# [Assignment]
If a line in the records below contains the word "VLADIMIR", copy it out.

# [Stored data]

+ + + +

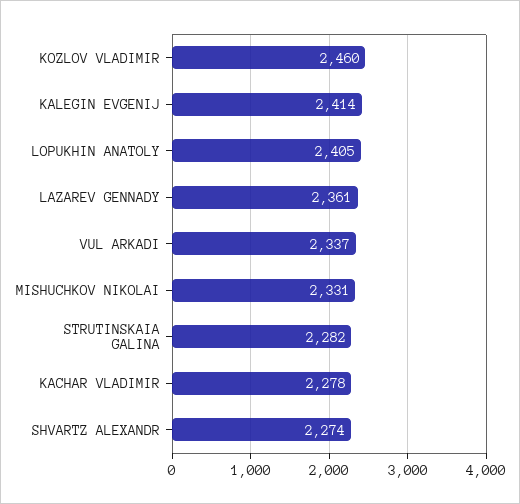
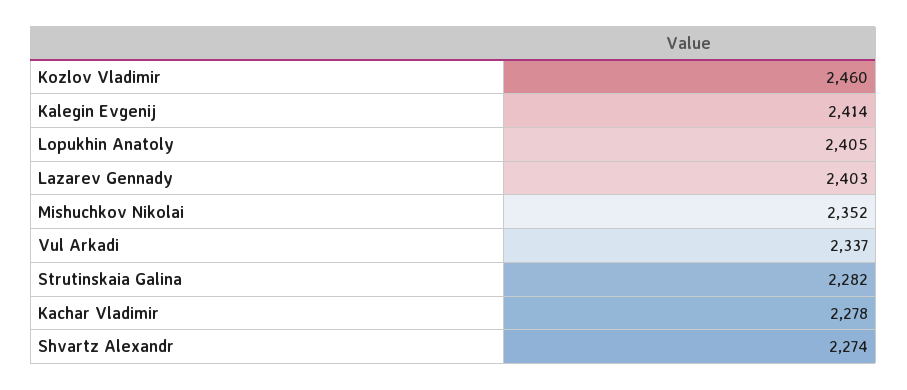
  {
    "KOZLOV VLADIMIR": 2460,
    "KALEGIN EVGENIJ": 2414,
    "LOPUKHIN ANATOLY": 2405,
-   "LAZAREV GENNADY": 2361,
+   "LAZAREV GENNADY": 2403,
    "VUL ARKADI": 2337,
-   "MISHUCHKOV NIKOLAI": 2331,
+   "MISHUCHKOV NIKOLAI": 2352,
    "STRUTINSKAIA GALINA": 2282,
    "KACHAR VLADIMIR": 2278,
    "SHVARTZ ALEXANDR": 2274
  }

+ + + +

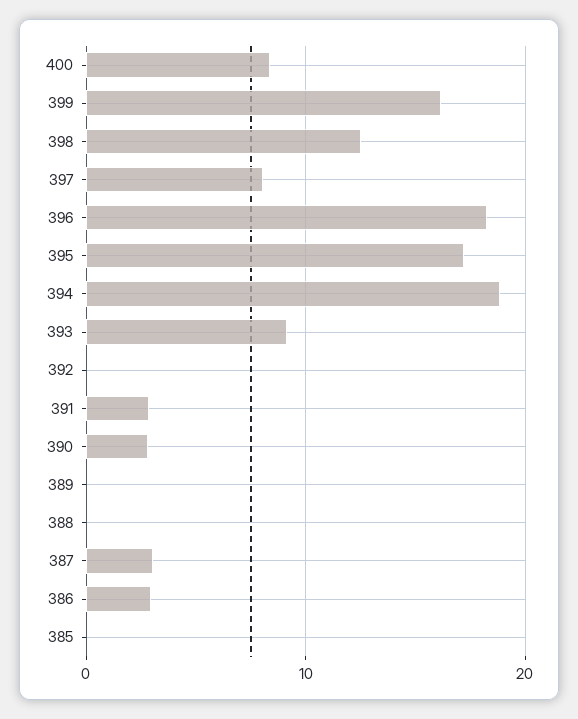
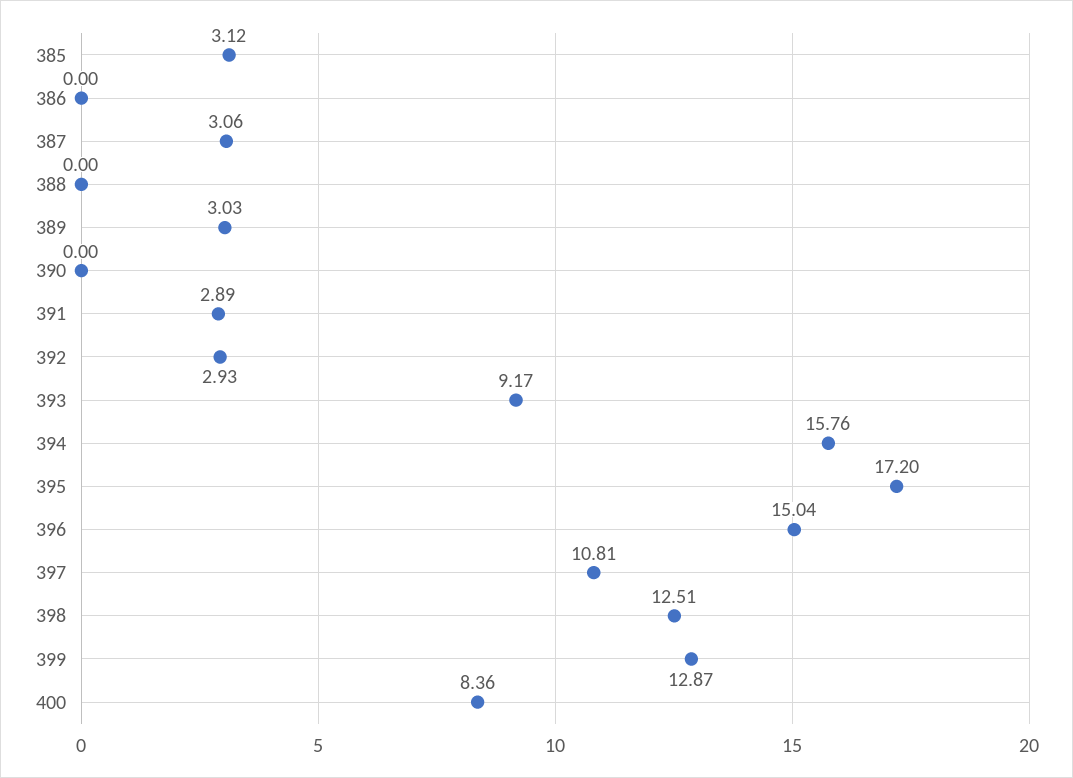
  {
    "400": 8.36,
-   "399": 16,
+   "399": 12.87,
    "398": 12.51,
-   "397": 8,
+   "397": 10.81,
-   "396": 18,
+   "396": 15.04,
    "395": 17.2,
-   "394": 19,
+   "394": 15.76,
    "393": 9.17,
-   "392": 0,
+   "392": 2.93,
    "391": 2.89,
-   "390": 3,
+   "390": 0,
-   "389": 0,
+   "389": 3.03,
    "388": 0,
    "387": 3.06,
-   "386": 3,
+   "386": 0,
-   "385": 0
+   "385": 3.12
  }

+ + + +

# [Exercise response]
    "KOZLOV VLADIMIR": 2460,
    "KACHAR VLADIMIR": 2278,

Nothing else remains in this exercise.